Kyle Davis

No. 57, 64
- Position: Center

Personal information
- Born: October 1, 1952 (age 73) Cordell, Oklahoma, U.S.
- Listed height: 6 ft 4 in (1.93 m)
- Listed weight: 240 lb (109 kg)

Career information
- High school: Altus (OK)
- College: Oklahoma
- NFL draft: 1975: 5th round, 113th overall pick

Career history
- Dallas Cowboys (1975–1976); Minnesota Vikings (1977)*; New England Patriots (1978)*; Detroit Lions (1978)*; San Francisco 49ers (1978); New York Giants (1979)*;
- * Offseason or practice squad member only

Awards and highlights
- National champion (1974); Third-team All-American (1974); Second-team All-Big Eight (1974);

Career NFL statistics
- Games played: 21
- Stats at Pro Football Reference

= Kyle Davis (American football) =

American football player (born 1952)

Kyle Wayne Davis (October 1, 1952) is an American former professional football player who was a center in the National Football League (NFL) for the Dallas Cowboys and San Francisco 49ers. He played college football for the Oklahoma Sooners and was selected by the Cowboys in the fifth round of the 1975 NFL draft.

==Early life==
Davis attended Altus High School before moving on to the University of Oklahoma. He spent his first two years as a backup at center, behind All-American Tom Brahaney.

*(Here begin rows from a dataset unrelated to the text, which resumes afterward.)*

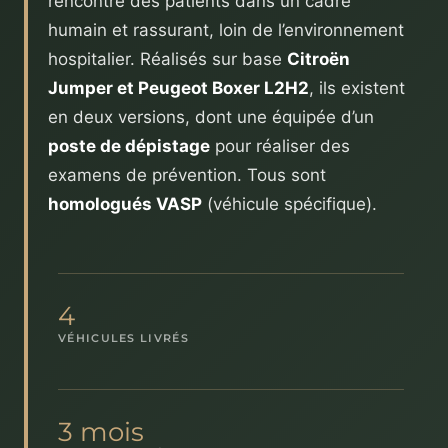
rencontre des patients dans un cadre
humain et rassurant, loin de l’environnement
hospitalier. Réalisés sur base
Citroën
Jumper et Peugeot Boxer L2H2
, ils existent
en deux versions, dont une équipée d’un
poste de dépistage
pour réaliser des
examens de prévention. Tous sont
homologués VASP
(véhicule spécifique).
4
VÉHICULES LIVRÉS
3 mois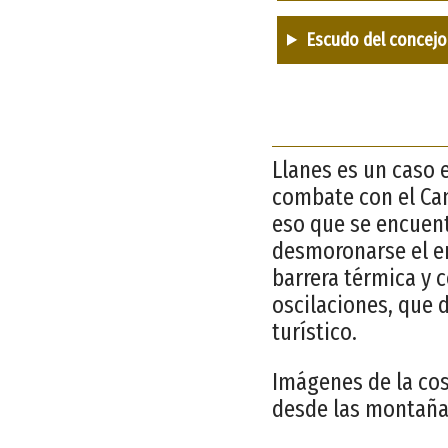
Escudo del concejo
Llanes es un caso 
combate con el Can
eso que se encuent
desmoronarse el em
barrera térmica y 
oscilaciones, que d
turístico.
Imágenes de la cos
desde las montañas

As a junior, he was named the starting center after Brahaney graduated.

As a senior, he was a key part of the school's championship team, receiving third-team All-American and second-team All-Big Eight honors. He was considered a powerful blocker in the team's record-setting wishbone offense and also served as a long snapper.

==Professional career==

===Dallas Cowboys===
Davis was selected by the Dallas Cowboys in the fifth round (113th overall) of the 1975 NFL draft, also known as the Dirty Dozen draft. As a rookie, he was the backup center and was used mainly on special teams and as a long snapper.

In the divisional playoffs against the Minnesota Vikings, when John Fitzgerald hurt his right elbow and had trouble snapping the ball in the shotgun formation, Davis took over the center duties in the last minutes of the game with a 14-10 deficit. Roger Staubach proceeded to hit Drew Pearson on a sideline route to convert a 4th-and-16 play and then both connected again on the famous Hail Mary pass.

In 1976, he was lost for the season with a knee injury and was placed on the injured reserve list on August 23. He was waived on August 1, 1977.

===Minnesota Vikings===
On August 9, 1977, he was claimed off waivers by the Minnesota Vikings. He was released on September 13.

===New England Patriots===
On May 3, 1978, he signed with the New England Patriots, but was waived to make room for Bob McKay on August 15.

===Detroit Lions===
On August 17, 1978, he was claimed him off waivers by the Detroit Lions. He was released before the season started.

===San Francisco 49ers===
On November 3, 1978, he signed with the San Francisco 49ers and got a chance to play in 7 regular season games.
He was waived on August 1, 1979.

===New York Giants===
On August 6, 1979, the New York Giants claimed him off waivers. He was released on August 13.